Emerging Insights into Cancer Immunotherapy
Ben Fairfax, Professor of Cancer Immunogenetics and Consultant in Medical Oncology, leads a lab focused on genetic and epigenetic determinants of inter-individual variation in immune responses, particularly in the context of melanoma. At ESMO 2025 Prof. Fairfax was an invited discussant in the proffered paper session, which highlighted key basic science discoveries shaping oncology practice.
He discussed two high-impact papers. The first, entitled ‘Parity and lactation induce T cell mediated breast cancer protection’ linked the known protective effects of pregnancy and breast feeding to the induction of resident memory CD8 T cells. The research team, led by Sherene Loi of the University of Melbourne, showed that pregnancy and lactation in murine models drove the accumulation of CD8+ T cells in the mammary gland and led to reduced tumour growth and increased tumour immune infiltration. These effects were abrogated by CD8⁺ T cell depletion.

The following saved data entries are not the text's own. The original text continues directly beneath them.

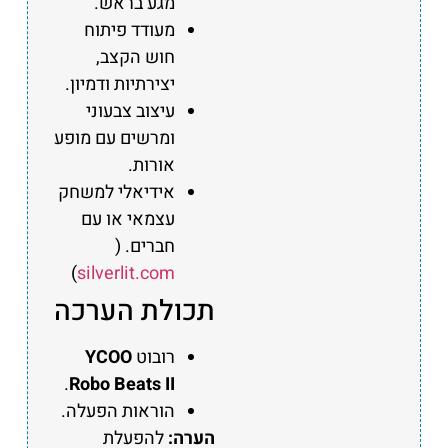
מגע בראש.
מעודד פיתוח
חוש הקצב,
יצירתיות ודמיון.
עיצוב צבעוני
ומרשים עם מופע
אורות.
אידיאלי למשחק
עצמאי או עם
חברים. (
)
silverlit.com
תכולת הערכה
רובוט
YCOO
.
Robo Beats II
הוראות הפעלה.
הערה:
להפעלת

Additionally, when looking at a cohort of around 1000 women with early-stage breast cancer, gene expression-derived immune infiltrate scores showed that parous women had significantly higher tumoural immune content, compared to nulliparous women.
Prof. Fairfax noted that key questions remain around the mechanisms driving this immune response, including what triggers CD8⁺ T cell residency, and how these insights might be leveraged clinically.
Prof. Fairfax also discussed new findings from Steven Lin at the University of Texas MD Anderson Cancer Center, demonstrating that SARS-CoV-2 mRNA vaccines sensitize tumours to immune checkpoint blockade (ICB). In preclinical models, vaccination led to a substantial increase in type I interferon, triggering an innate immune response that primed CD8+ T cells against the tumour. Retrospective clinical analyses revealed that vaccination within 100 days of ICB treatment was associated with significantly improved median and three-year overall survival in multiple large cohorts.
These results demonstrate that mRNA vaccines targeting non-tumour-related antigens are potent immune modulators. In his talk, Prof. Fairfax noted that this has important implications for cancer vaccine trials: “It suggests that you need to use control random RNAs in the control arm as the vaccine might be having effects without needing to be designed to target neoantigens."